F: Quais você acha que são as medidas que as empresas precisam tomar para que essas pessoas possam ter sucesso em suas carreiras e participar da liderança?

HMG: A mentoria é muito importante, porque existem regras implícitas no ambiente de trabalho. Muitas vezes, se você faz parte de um grupo sub-representado, são as regras não escritas que o impedem de avançar. Tudo isso tem que começar pelo topo. Líderes e executivos precisam trabalhar mais do que ninguém para desaprender seus preconceitos e para ouvir as pessoas negras, incluindo aquelas que já deixaram a empresa. É preciso haver o tipo de expectativa de diversidade que não tolere equipes totalmente brancas.

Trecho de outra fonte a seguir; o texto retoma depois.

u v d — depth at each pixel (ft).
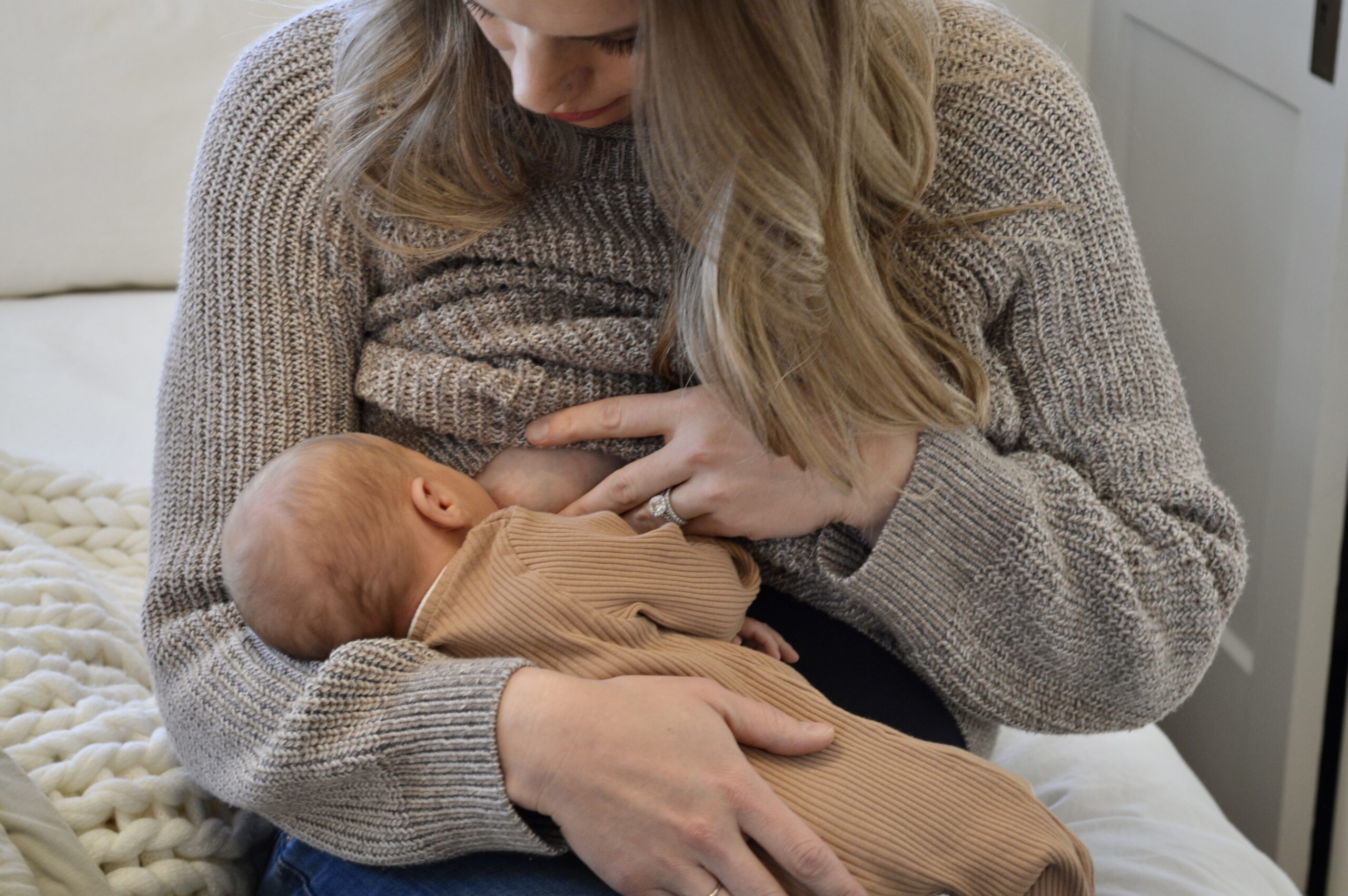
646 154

Isso significa que novos canais precisam ser criados, novos relacionamentos com diferentes comunidades, bairros e universidades – e que os empregadores precisam estar sempre recrutando. Eles não podem simplesmente aceitar as primeiras 50 candidaturas que chegarem para uma vaga, a busca por essas pessoas precisa ser intencional e ativa

F: Quais medidas não apenas as empresas, mas também os governos precisam tomar para que esse aumento de pessoas negras no mercado de trabalho não aconteça apenas a curto prazo, mas avance no futuro?

HMG: Precisamos da divulgação dos panoramas raciais e étnicos das lideranças e dos funcionários de empresas de capital aberto. Quando há demissões que impactam desproporcionalmente um grupo, deve haver uma forte crítica disso.

F: O que você tem aprendido ao viajar pelos Estados Unidos, e pelo mundo, conversando com pessoas sobre desigualdade e racismo?

HMG: Aprendi a importância das histórias, crenças e narrativas culturais. E fiquei mais otimista, na verdade, porque entendi que temos mais em comum do que aquilo que nos separa.